» **Extrait du texte**:
★ ★ ★ ★
L’e-learning reste cependant un mode d’apprentissage, un ensemble d’outils. Il ne préjuge pas du mode de pédagogie. Ainsi, assister à la visioconférence d’un professeur, même par l’intermédiaire des technologies les plus avancées, reproduit la traditionnelle méthode transmissive. De même qu’un cours magistral disponible en vidéo sur Internet ou un diaporama mal ficelé. À l’inverse, des travaux dirigés en présentiel peuvent être exemplaires, l’interaction humaine le disputant à l’autonomisation. Le choix du modèle pédagogique passe par une interrogation approfondie du contenu (ce qui est enseigné) au moins autant que du contenant (comment il est enseigné). Et il n’est pas interdit de le réviser régulièrement. Ainsi, la séance de régulation présentielle introduite dans la formation hybride du CHUV sur les ECG permet de modifier les stratégies d’apprentissage en cours de route, si certains apprenants n’ont pas compris un point du module en téléformation. À l’enseignant d’éclairer le groupe, de prier un apprenant d’expliquer aux autres s’il a compris…

4. D’ABORD UN PROJET

L’e-learning exige des postes informatiques en nombre suffisant reliés à Internet. Or, les hôpitaux ne sont pas tous à la pointe de la technologie. Certains d’entre eux sont contraints d’installer les outils sur leur réseau interne, ou encore, ne disposant pas de carte son sur leurs ordinateurs, se contentent de la transcription écrite des dialogues normalement sonores entre les personnages apparaissant à l’écran… Mais l’absence d’équipements est une problématique secondaire. Ce qui devrait convaincre de privilégier l’e-learning, c’est le projet pédagogique d’une équipe, d’un formateur. L’e-learning doit être pensé comme le support complémentaire d’un cours en amphithéâtre ou de travaux dirigés. Pour lui donner du sens, il faut le ramener à ce qu’il est : un outil parmi d’autres dans une vision transversale de la formation.
★ ★ ★ ★
» **Données**:
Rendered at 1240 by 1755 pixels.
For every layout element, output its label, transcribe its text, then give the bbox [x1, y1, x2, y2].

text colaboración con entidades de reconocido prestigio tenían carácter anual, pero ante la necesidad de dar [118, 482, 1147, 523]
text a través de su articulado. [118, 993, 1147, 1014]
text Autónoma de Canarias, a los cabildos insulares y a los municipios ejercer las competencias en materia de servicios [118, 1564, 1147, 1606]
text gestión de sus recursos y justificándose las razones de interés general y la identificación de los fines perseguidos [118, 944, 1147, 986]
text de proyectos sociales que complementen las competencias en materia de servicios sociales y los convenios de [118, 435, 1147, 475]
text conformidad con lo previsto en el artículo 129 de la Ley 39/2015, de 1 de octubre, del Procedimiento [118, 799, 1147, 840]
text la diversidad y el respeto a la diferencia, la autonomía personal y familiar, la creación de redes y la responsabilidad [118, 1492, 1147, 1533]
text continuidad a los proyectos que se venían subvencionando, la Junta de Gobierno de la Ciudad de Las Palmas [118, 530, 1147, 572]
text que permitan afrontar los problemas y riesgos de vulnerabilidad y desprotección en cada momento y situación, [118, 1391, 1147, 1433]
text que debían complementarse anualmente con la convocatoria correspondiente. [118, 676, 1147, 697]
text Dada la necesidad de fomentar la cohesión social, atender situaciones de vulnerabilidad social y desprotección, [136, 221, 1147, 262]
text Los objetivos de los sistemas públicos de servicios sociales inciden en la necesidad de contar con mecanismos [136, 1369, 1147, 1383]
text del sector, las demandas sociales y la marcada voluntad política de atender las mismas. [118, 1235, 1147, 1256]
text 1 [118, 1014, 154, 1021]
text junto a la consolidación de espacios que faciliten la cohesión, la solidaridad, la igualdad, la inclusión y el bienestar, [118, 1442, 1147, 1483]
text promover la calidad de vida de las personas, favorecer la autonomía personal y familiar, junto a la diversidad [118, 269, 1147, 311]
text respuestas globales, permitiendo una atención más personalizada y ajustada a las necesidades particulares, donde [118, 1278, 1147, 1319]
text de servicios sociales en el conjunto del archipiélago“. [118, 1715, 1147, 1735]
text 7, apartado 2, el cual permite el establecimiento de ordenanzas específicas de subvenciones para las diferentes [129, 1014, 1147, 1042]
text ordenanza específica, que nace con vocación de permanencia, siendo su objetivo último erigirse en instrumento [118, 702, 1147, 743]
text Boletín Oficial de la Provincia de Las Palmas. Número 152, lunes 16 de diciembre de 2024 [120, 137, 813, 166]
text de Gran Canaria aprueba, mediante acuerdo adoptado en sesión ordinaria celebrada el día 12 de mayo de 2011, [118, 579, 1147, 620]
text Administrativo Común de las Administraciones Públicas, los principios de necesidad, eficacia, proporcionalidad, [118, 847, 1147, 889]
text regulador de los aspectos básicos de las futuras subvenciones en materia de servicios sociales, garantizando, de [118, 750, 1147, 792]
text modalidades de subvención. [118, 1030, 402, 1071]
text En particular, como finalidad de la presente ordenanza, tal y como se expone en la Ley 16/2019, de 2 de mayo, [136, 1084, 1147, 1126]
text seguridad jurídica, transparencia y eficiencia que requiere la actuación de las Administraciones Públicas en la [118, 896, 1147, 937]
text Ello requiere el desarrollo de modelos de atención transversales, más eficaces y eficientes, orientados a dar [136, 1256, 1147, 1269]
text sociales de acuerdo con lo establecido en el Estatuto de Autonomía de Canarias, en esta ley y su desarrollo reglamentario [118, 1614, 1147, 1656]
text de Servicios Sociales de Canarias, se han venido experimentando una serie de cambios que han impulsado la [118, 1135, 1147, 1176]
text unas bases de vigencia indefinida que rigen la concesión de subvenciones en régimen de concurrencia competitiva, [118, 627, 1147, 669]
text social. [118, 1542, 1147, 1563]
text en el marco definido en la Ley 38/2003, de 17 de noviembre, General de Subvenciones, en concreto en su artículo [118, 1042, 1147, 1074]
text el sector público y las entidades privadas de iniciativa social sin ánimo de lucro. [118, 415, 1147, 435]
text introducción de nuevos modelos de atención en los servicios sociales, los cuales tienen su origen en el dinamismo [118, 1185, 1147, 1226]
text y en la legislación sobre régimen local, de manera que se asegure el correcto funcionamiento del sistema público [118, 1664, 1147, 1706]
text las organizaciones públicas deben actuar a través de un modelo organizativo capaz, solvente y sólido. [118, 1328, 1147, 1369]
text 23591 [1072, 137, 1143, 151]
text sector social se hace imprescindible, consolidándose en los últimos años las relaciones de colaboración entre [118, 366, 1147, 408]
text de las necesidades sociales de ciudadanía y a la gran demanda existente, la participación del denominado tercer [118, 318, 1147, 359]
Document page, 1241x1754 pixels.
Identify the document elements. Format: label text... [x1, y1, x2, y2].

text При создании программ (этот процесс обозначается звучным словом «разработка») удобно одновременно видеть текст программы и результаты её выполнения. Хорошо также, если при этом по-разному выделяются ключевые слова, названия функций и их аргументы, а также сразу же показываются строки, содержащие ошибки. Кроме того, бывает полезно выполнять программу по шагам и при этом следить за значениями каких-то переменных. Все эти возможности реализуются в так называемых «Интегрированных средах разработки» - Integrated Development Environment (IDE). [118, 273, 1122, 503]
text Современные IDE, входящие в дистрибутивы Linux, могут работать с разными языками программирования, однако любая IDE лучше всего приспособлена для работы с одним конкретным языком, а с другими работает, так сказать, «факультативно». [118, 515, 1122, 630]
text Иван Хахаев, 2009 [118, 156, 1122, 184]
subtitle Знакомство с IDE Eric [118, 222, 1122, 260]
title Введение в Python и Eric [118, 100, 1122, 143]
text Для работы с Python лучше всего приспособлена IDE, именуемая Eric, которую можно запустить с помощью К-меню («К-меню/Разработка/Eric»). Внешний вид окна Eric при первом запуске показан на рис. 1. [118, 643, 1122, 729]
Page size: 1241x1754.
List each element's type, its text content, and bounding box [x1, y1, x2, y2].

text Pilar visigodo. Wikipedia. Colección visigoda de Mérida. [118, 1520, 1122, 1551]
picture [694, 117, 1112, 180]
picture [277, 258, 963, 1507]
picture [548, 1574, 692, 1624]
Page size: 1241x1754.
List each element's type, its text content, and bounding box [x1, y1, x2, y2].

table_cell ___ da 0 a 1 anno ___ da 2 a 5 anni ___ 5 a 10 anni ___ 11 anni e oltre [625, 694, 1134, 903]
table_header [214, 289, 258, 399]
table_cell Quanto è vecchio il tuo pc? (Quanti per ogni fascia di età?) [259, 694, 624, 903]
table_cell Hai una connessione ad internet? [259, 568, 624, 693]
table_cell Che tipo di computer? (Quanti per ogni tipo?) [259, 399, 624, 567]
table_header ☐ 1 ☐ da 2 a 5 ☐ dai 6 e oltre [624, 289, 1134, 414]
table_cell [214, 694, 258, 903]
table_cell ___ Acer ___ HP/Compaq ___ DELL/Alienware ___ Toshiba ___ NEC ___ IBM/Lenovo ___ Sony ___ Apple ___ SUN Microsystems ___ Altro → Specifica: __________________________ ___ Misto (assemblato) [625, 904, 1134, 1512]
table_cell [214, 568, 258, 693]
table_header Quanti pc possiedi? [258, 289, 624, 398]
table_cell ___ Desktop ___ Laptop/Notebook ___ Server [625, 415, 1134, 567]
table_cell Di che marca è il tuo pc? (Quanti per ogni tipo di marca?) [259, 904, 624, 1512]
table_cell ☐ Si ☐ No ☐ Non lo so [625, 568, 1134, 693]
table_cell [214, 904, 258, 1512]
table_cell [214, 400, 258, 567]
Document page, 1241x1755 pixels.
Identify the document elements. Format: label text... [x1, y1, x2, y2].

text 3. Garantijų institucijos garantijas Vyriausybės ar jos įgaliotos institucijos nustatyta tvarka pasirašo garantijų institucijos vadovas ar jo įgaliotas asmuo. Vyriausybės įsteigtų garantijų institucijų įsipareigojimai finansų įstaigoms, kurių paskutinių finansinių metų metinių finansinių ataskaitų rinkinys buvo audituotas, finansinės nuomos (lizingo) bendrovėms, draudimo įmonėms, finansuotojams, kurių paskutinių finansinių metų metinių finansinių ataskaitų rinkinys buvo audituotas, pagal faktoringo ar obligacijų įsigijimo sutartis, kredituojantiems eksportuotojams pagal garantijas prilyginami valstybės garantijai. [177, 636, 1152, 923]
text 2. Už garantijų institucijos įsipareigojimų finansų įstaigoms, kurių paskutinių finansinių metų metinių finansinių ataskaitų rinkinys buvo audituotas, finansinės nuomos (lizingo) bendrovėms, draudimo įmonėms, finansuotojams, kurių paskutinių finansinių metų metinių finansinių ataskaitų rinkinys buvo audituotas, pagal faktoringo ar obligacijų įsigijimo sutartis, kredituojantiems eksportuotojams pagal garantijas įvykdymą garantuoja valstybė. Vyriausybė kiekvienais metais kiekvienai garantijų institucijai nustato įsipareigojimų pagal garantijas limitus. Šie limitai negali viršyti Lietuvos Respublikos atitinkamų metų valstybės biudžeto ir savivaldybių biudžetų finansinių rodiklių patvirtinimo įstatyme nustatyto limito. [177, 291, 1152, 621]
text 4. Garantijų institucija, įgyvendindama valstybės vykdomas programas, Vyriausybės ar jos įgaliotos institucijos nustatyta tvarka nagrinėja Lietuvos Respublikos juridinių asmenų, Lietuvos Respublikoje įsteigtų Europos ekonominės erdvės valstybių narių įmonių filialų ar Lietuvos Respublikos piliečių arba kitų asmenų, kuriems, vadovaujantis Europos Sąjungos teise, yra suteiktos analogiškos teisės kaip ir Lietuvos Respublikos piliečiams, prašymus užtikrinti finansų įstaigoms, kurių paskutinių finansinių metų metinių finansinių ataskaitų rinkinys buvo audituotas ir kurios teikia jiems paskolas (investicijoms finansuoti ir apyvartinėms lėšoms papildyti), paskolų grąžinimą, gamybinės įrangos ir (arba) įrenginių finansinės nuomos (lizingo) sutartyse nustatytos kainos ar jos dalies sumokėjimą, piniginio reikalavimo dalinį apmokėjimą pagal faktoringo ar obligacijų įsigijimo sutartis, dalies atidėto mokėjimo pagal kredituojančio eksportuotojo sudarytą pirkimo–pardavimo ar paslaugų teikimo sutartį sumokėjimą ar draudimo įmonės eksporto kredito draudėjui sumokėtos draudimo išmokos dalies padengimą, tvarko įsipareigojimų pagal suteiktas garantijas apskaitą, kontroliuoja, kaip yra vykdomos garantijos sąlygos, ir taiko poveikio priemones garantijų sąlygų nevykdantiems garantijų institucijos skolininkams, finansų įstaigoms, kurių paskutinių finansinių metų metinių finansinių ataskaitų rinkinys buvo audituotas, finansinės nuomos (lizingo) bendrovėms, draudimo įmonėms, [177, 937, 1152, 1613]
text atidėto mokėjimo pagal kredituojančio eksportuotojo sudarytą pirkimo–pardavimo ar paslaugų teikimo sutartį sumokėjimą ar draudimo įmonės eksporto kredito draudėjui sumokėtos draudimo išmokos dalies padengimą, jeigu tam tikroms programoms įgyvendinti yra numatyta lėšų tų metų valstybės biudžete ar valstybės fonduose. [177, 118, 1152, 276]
★ ★ ★ ★
» **Consigne**:
Pouvez-vous écrire la suite du texte sur l'e-learning dans la formation hospitalière, en reprenant après sa dernière phrase, « un outil parmi d'autres dans une vision transversale de la formation » ?

» **Corrigé**:
1- Voir le site Internet eur-lex.europa.eu, via le raccourci bit.ly/15vBahf

2- Les FOAD sont définies dans une circulaire du 20 juillet 2001: bit.ly/14JPnVc

3- « Des établissements veulent développer des plates-formes », corrobore Catherine Dupire, de l’Association nationale pour la formation permanente du personnel hospitalier (ANFH).

4- Chargé de mission DPC à l’INTS, il travaille notamment aux côtés du Dr Catherine Trophilme, responsable de la formation EF02, et de Laurence Reignier, chargée de mission e-learning, qui ont aussi répondu à nos questions.

5- Réseau d’échanges et de formation en ligne des professionnels de santé. Voir www.formaticsante.com

CROISSANCE

JUSTE UN DÉBUT DANS LA SANTÉ

→ C’est autant un espoir, sans doute, qu’un constat : les acteurs de l’e-learning se targuent d’une dynamique croissante dans leur secteur. Le nombre d’organismes proposant cet outil augmente, les métiers (concepteur, hébergeur…) se diversifient, un marché existe (la France est le deuxième producteur mondial de serious games). Mais, pour le moment, l’arrivée de l’e-learning dans le domaine de la santé reste une petite révolution.

→ Son utilisation, plus développée pour les médecins, en est à ses balbutiements pour les infirmières. En Ifsi, la mise à disposition des cours sur un serveur est loin d’être généralisée. En écoles de cadres, elle commence à peine. En formation continue, la formule émerge tout juste, par exemple pour que le personnel révise périodiquement ses connaissances. Comme pour tous les établissements de l’Éducation nationale, certains, dans ce domaine, sont donc plus en avance que d’autres. Mais beaucoup sont encore distancés par les universités, friandes de technologies, ou les grandes entreprises privées, qui recourent aux plateformes numériques de formation depuis au moins vingt ans.